CHC fears unfounded
I have written bullish articles on Perrigo Company (NASDAQ:PRGO) in the past and Perrigo's Q4 earnings today did not let me down (Perrigo's fiscal year ends in June). Perrigo was the largest gainer in the S&P 500 (it went up by 7.3%). Perrigo had missed expectations in Q3 due to a weak flu season and a delayed flea/tick season. The market went crazy and had sold Perrigo all the way from $143 to $126 in the wake of Perrigo's Q3 earnings report.
The CHC (Consumer Healthcare) business segment that houses the flu and animal products had reported flat YoY revenue growth in Q3. But in Q4 Perrigo reported YoY revenue growth of 8% in CHC. Most doctors use store brand according to Perrigo - so Perrigo has science on its side. It was wrong for the market to doubt the strength of Perrigo's CHC segment.
The extra cold winter delayed the flea/tick season. I think the flu season was milder because more people stayed indoors this winter leading to less contagion. But some investors behaved as if the sky had fallen. Perrigo clearly said that last year's flu season was extra strong and this winter the flu was extra weak leading to unfavorable year over year comparisons. But investors paid no heed. The flu will be back in a few months and this time the year over year comparison will favor Perrigo.
Tysabri royalty revenue increases
In my previous articles on Perrigo, I had mentioned the step-up in Tysabri royalty starting May 1 from 12% to 18% of global sales. That works out to an average of 16% for Q4 ([12 + 18 + 18]/3). Perrigo reported Tysabri royalty revenue of $86 million ($534 million * 16%).
Biogen Idec (NASDAQ:BIIB) owns Tysabri. So Biogen Idec's financial statements have the Tysabri data. Looking at Biogen Idec's Q2 10-Q, we see that $54 million of the $534 million in global Tysabri sales was due to the recognition of deferred revenue related to Italy's reimbursement situation. If we back this out, we get $480 million. But next quarter onwards, Perrigo gets 18% of Tysabri sales as royalty revenue. So even if sales stay flat at $480 million, that works out to $86 million per quarter.
But Tysabri grew in the US at 14.7% in Q2 according to Biogen's 10-Q (4% volume growth, rest from price increases). So we can expect increasing revenue for Perrigo from Tysabri over the rest of the year. Perrigo gets 25% of Tysabri sales above $2 billion as royalty, so that is something that might kick in some time next year. Tysabri was approved in Japan in March 2014 - so that would increase Tysabri sales too.
Perrigo's strongest and fastest growing segment is its Rx pharmaceutical segment. Since Perrigo makes harder to manufacture medications in this segment, it has very high operating margins. In Q4, it reported adjusted operating margin of 48% for this segment with revenue growth of 30%.
Perrigo neatly breaks down its revenue increases. Rx Pharmaceuticals revenue was $253 million (an increase of 30% YoY). The increased revenue came from $35 million in new products and $20 million from the Fera acquisition. That is $35 million came from businesses that were part of Perrigo for more than a year and Fera was the only acquisition in this segment in the last year. The $35 million implies 17.6% organic growth (35 / [253-55]).
Fera was acquired for $129 million minus $20 million of tax benefit which is $109 million. Fera had just $30 million in revenue in 2012. If we annualize Fera's Q4 revenue of $20 million by multiplying by 4, we get $80 million in annual revenue. This is an example of how Perrigo successfully integrates acquisitions into its powerful distribution network.

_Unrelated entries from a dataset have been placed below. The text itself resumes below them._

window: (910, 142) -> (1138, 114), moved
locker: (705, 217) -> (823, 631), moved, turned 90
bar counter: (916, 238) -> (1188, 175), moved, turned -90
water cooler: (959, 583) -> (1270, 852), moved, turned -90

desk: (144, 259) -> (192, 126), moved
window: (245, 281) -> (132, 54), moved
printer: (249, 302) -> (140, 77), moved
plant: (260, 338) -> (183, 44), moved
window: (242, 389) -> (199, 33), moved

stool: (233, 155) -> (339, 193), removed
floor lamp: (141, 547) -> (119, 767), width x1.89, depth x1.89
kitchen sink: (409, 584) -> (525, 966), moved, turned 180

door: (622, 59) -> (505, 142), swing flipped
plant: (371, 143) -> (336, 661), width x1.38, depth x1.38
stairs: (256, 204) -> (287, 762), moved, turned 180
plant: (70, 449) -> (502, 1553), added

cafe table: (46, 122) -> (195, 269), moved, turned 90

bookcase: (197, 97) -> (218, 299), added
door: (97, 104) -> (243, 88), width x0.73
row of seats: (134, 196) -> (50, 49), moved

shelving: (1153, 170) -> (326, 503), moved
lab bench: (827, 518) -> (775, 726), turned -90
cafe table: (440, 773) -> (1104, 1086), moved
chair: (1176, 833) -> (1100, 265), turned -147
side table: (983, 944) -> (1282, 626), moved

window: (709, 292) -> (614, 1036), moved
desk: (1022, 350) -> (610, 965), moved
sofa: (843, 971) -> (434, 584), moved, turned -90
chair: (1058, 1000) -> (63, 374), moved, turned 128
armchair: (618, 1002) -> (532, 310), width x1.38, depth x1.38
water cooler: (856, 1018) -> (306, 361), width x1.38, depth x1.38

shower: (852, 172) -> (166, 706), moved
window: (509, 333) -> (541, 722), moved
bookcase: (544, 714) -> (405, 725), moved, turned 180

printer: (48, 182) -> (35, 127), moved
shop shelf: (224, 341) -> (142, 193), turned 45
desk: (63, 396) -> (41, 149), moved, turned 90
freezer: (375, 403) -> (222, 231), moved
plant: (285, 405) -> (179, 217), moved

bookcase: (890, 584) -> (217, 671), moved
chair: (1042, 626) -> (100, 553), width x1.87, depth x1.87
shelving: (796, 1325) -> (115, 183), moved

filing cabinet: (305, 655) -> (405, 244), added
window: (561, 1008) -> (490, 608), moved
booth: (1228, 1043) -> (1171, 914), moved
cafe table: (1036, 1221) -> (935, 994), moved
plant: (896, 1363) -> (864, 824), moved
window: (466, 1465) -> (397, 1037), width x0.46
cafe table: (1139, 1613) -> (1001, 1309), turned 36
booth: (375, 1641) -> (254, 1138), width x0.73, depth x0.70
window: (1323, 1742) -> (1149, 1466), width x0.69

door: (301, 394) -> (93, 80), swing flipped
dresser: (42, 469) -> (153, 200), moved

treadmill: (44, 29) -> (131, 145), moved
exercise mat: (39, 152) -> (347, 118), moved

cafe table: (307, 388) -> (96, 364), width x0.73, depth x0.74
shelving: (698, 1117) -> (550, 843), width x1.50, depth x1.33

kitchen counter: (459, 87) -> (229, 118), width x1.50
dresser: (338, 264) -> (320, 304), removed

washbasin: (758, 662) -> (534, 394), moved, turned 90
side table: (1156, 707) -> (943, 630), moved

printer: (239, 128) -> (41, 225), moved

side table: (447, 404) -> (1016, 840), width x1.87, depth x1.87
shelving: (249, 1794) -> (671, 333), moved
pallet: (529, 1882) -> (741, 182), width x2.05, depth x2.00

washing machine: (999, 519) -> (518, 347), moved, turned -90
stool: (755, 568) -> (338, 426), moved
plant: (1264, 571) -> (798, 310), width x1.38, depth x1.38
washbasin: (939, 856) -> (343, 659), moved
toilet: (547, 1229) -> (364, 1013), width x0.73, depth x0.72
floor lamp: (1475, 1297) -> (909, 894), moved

Perrigo looking for acquisitions
Perrigo has delevered after acquiring Elan Pharmaceuticals of Ireland last year. The Elan acquisition gave Perrigo a tax inversion and Perrigo became an Irish company (Perrigo forecasts a tax rate of 16% for FY 2015). Perrigo's leverage ratio has decreased significantly. In the Q4 earnings conference call, Perrigo's CEO said:
What I would simply say to that is there is a lot of things on the table from other companies who have placed themselves up for sale. We continue to be very active. We think there are some great opportunities to build on the platform that we already have. As I said it's either adjacent categories, geographic expansion, or the technology competencies that we're seeking to add to the business. So we're going to continue to be very active there.
Any acquisition would be upside over the EPS forecast. It is only a matter of time before Perrigo acquires someone. Perrigo had been waiting to delever after the Elan acquisition because they are very careful about their credit rating.
By my rough calculation, net debt divided by forward EBITDA has fallen to around 1.7. Remember, this is a non-cyclical company and can therefore sustain much higher leverage. Perrigo has lot of firepower for all-cash acquisitions.
Disclosure: The author is long PRGO. The author wrote this article themselves, and it expresses their own opinions. The author is not receiving compensation for it (other than from Seeking Alpha). The author has no business relationship with any company whose stock is mentioned in this article.